Sinzig-based Feddem, a K.D. Feddersen company specialised in the manufacture of extrusion machinery and accessories, was showcasing its compact extruder FED 26 MTS at the Fakuma this year, as well as a few new developments.
“Our focus is on flexible extruders,” said Michael Hampf, sales manager at Feddem. “Machines that can be reconfigured or restructured in set-up within two to four hours.”
The FED 26 MTS machine, which has been sold to the MOL Group, has a base length of 42 L/D but comes with two extensions for customers who need longer process lengths for products requiring a longer residence time.
“Customers, therefore, don’t need to buy a second machine. The extension means it is suitable for many different kinds of compounds.”

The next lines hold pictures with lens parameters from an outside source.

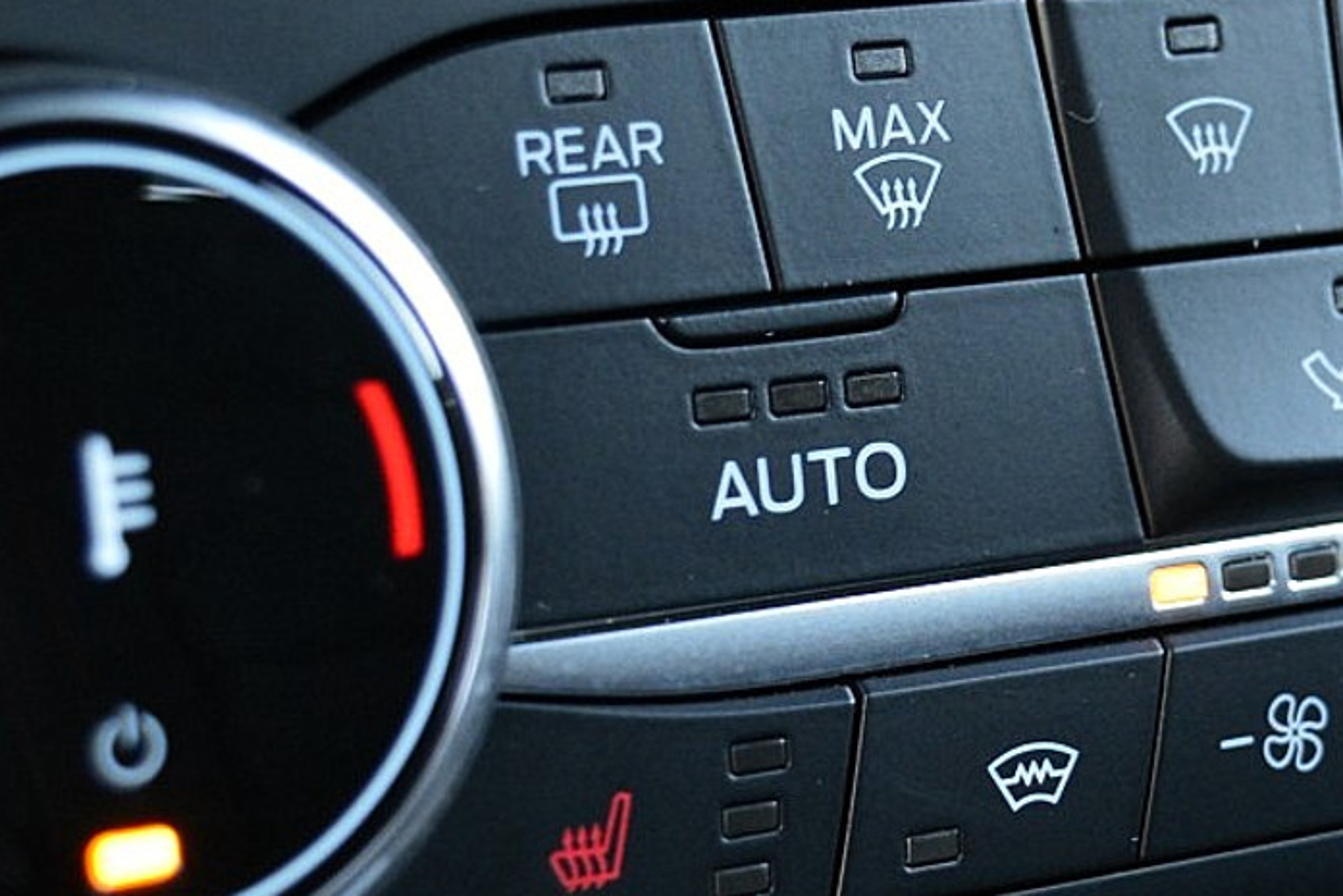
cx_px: 1000
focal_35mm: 124
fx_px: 4627
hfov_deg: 16.4
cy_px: 376
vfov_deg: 11.1
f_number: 4.2
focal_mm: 30
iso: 800
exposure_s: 1/30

The machine, like Feddem’s other extruders, has a kneading block free configuration, instead boasting special mixing elements that, said Hampf, minimise polymer degradation. “Processing can be done at substantially lower melt temperatures – 60 to 70oC lower. It’s proven technology. Benchmark test performed by sister company Akro-Plastic show that using this technology, compounds are produced with up to 35% improvement in mechanical properties, compared to our competitors, including for glass-filled products. The mixing elements allow for a better distribution of the glass fibre in the compound, as well as less degradation of fibre length.”
Completely new is the double cleaning brush for cleaning the barrel of the extruder that, said Hampf, can substantially reduce downtime for operators. The brush unit comes with a hand-held electric drive, similar to a drill, and is resistant to temperatures up to 400oC, which means it can be used at operating temperature – no need to cool the machine down first, which yields considerable time savings. The brushes are customised according to the centreline distance of the customer’s extruder dimensions.
“Downtime has a huge impact on compound price. As lot sizes are becoming smaller, the extruder barrel needs to be cleaned more frequently, which means ramping the extruder down and ramping it up again,” he said. “The less often that has to happen can ultimately have a big impact on the price of the compounds produced.”